━━ Given records

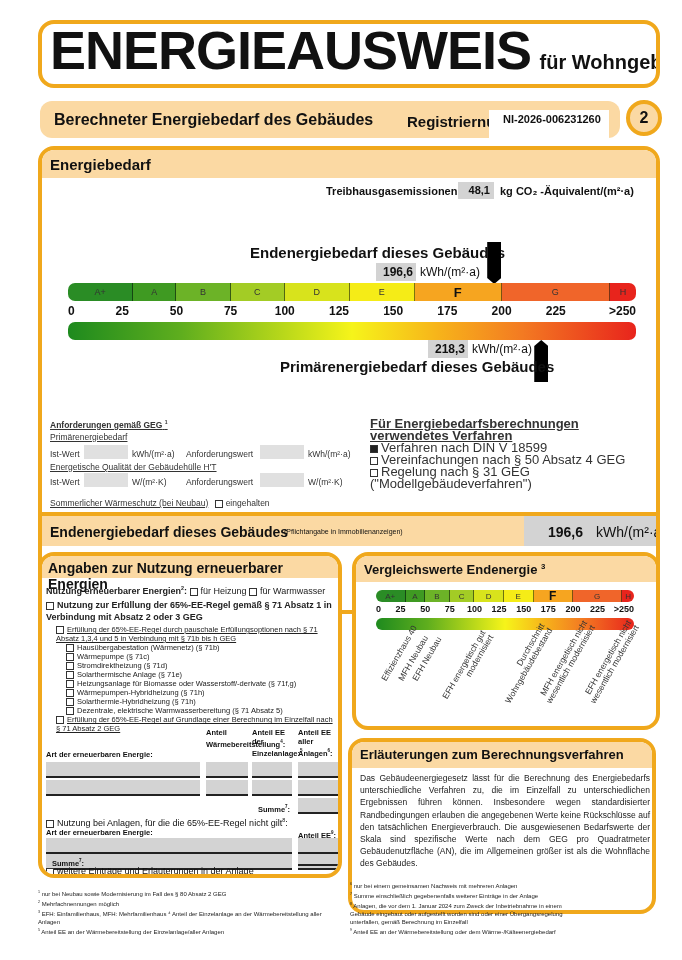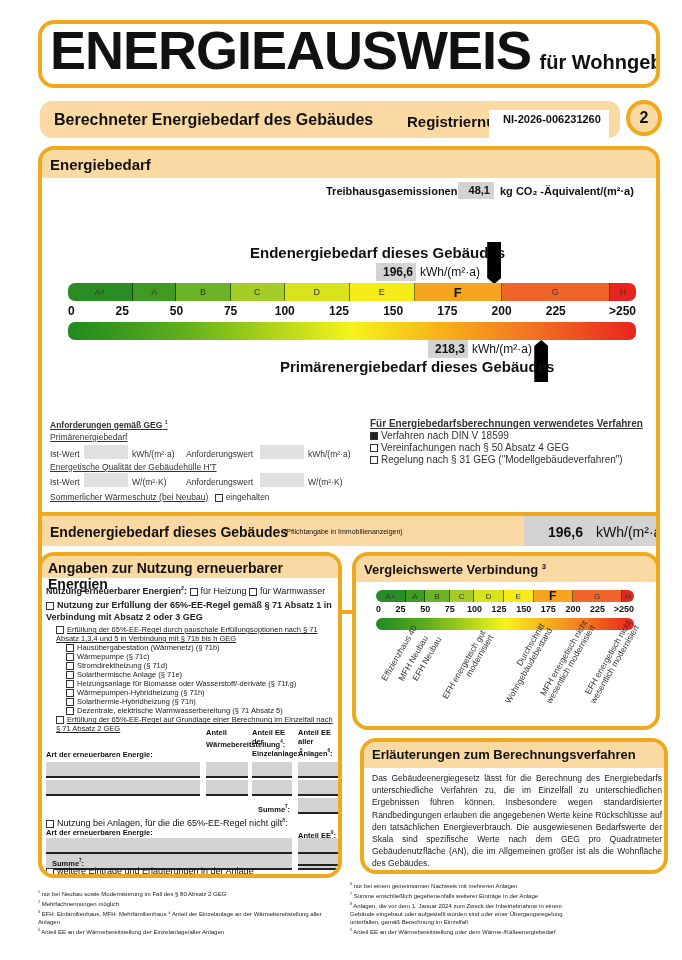--- a/index.html
+++ b/index.html
@@ -97,27 +97,27 @@
     </div>
     <div class="u">Energetische Qualität der Gebäudehülle H'T</div>
     <div style="position:relative;height:16px">
       <span class="abs" style="left:0;top:3px">Ist-Wert</span>
       <span class="abs gray" style="left:34px;top:0;width:44px;height:14px;opacity:.7"></span>
       <span class="abs" style="left:82px;top:3px">W/(m²·K)</span>
       <span class="abs" style="left:136px;top:3px">Anforderungswert</span>
       <span class="abs gray" style="left:210px;top:0;width:44px;height:14px;opacity:.7"></span>
       <span class="abs" style="left:258px;top:3px">W/(m²·K)</span>
     </div>
-    <div style="margin-top:2px">
+    <div style="margin-top:8px">
       <span class="u">Sommerlicher Wärmeschutz (bei Neubau)</span>
       <span class="cb" style="margin-left:4px"></span><span>eingehalten</span>
     </div>
   </div>
 
-  <div class="abs" style="left:328px;top:268px;width:280px;font-size:10px;line-height:12px;color:#333">
+  <div class="abs" style="left:328px;top:268px;width:280px;font-size:13px;line-height:12px;color:#333">
     <div class="u" style="font-weight:bold">Für Energiebedarfsberechnungen verwendetes Verfahren</div>
     <div><span class="cb on"></span><span>Verfahren nach DIN V 18599</span></div>
     <div><span class="cb"></span><span>Vereinfachungen nach § 50 Absatz 4 GEG</span></div>
     <div><span class="cb"></span><span>Regelung nach § 31 GEG ("Modellgebäudeverfahren")</span></div>
   </div>
 
   <div class="abs hdr" style="left:0;top:362px;width:100%;height:34px;border-top:4px solid #f0a81c">
     <span class="abs" style="left:8px;top:8px;font-size:14px">Endenergiebedarf dieses Gebäudes</span>
     <span class="abs" style="left:242px;top:12px;font-size:7px;font-weight:normal">(Pflichtangabe in Immobilienanzeigen)</span>
     <div class="abs gray" style="left:482px;top:0;width:136px;height:100%;font-size:14px">
@@ -180,21 +180,21 @@
     <div class="gfield" style="left:252px;top:110px;width:40px"></div>
     <div class="gfield" style="left:252px;top:126px;width:40px"></div>
   </div>
   <span class="abs" style="left:10px;top:302px;font-size:7.5px;font-weight:bold"><span>Summe</span><sup>7</sup>:</span>
   <div class="gfield" style="left:256px;top:298px;width:40px;height:12px"></div>
   <div class="abs" style="left:4px;top:310px;font-size:9px"><span class="cb"></span><span>weitere Einträge und Erläuterungen in der Anlage</span></div>
 </div>
 
 <div class="box" style="left:352px;top:552px;width:308px;height:178px">
   <div class="hdr abs" style="left:0;top:0;width:100%;height:26px">
-    <span class="abs" style="left:8px;top:6px;font-size:13px"><span>Vergleichswerte Verbindung</span> <sup>3</sup></span>
+    <span class="abs" style="left:8px;top:6px;font-size:13px"><span>Vergleichswerte Endenergie</span> <sup>3</sup></span>
   </div>
   <div class="scale" id="cmpBands" style="left:20px;top:34px;width:258px;height:12px">
       <div class="band" style="left: 0px; width: 29.542px; background: rgb(42, 140, 37); font-size: 8px;">A+</div>
       <div class="band" style="left: 29.542px; width: 19.6947px; background: rgb(63, 154, 34); font-size: 8px;">A</div>
       <div class="band" style="left: 49.2366px; width: 24.6183px; background: rgb(108, 179, 39); font-size: 8px;">B</div>
       <div class="band" style="left: 73.855px; width: 24.6183px; background: rgb(163, 204, 37); font-size: 8px;">C</div>
       <div class="band" style="left: 98.4733px; width: 29.542px; background: rgb(216, 227, 28); font-size: 8px;">D</div>
       <div class="band" style="left: 128.015px; width: 29.542px; background: rgb(245, 236, 23); font-size: 8px;">E</div>
       <div class="band" style="left: 157.557px; width: 39.3893px; background: rgb(246, 165, 32); font-size: 12px; font-weight: bold; color: rgb(17, 17, 17);">F</div>
       <div class="band" style="left: 196.947px; width: 49.2366px; background: rgb(240, 101, 42); font-size: 8px;">G</div>
@@ -236,21 +236,21 @@
         <div>MFH energetisch nicht</div>
         <div>wesentlich modernisiert</div>
       </div>
       <div class="rot" style="left: 224.733px; top: 140px; text-align: right;">
         <div>EFH energetisch nicht</div>
         <div>wesentlich modernisiert</div>
       </div>
     </div>
 </div>
 
-<div class="box" style="left:360px;top:738px;width:308px;height:136px">
+<div class="box" style="left:348px;top:738px;width:308px;height:176px">
   <div class="hdr abs" style="left:0;top:0;width:100%;height:26px">
     <span class="abs" style="left:8px;top:5px;font-size:13px">Erläuterungen zum Berechnungsverfahren</span>
   </div>
   <div class="abs" style="left:8px;top:30px;width:290px;font-size:8.5px;line-height:12.2px;text-align:justify;color:#222">Das Gebäudeenergiegesetz lässt für die Berechnung des Energiebedarfs unterschiedliche Verfahren zu, die im Einzelfall zu unterschiedlichen Ergebnissen führen können. Insbesondere wegen standardisierter Randbedingungen erlauben die angegebenen Werte keine Rückschlüsse auf den tatsächlichen Energieverbrauch. Die ausgewiesenen Bedarfswerte der Skala sind spezifische Werte nach dem GEG pro Quadratmeter Gebäudenutzfläche (AN), die im Allgemeinen größer ist als die Wohnfläche des Gebäudes.</div>
 </div>
 
 <div class="abs fn" id="fnLeft" style="left:38px;top:888px;width:300px">
     <div><sup>1</sup><span> nur bei Neubau sowie Modernisierung im Fall des § 80 Absatz 2 GEG</span></div>
     <div><sup>2</sup><span> Mehrfachnennungen möglich</span></div>
     <div><sup>3</sup><span> EFH: Einfamilienhaus, MFH: Mehrfamilienhaus ⁴ Anteil der Einzelanlage an der Wärmebereitstellung aller Anlagen</span></div>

━━━━

### Work required
Find the lines that mention "gfield" in the entries and show them.

### Response
     <div class="gfield" style="left:252px;top:110px;width:40px"></div>
     <div class="gfield" style="left:252px;top:126px;width:40px"></div>
   <div class="gfield" style="left:256px;top:298px;width:40px;height:12px"></div>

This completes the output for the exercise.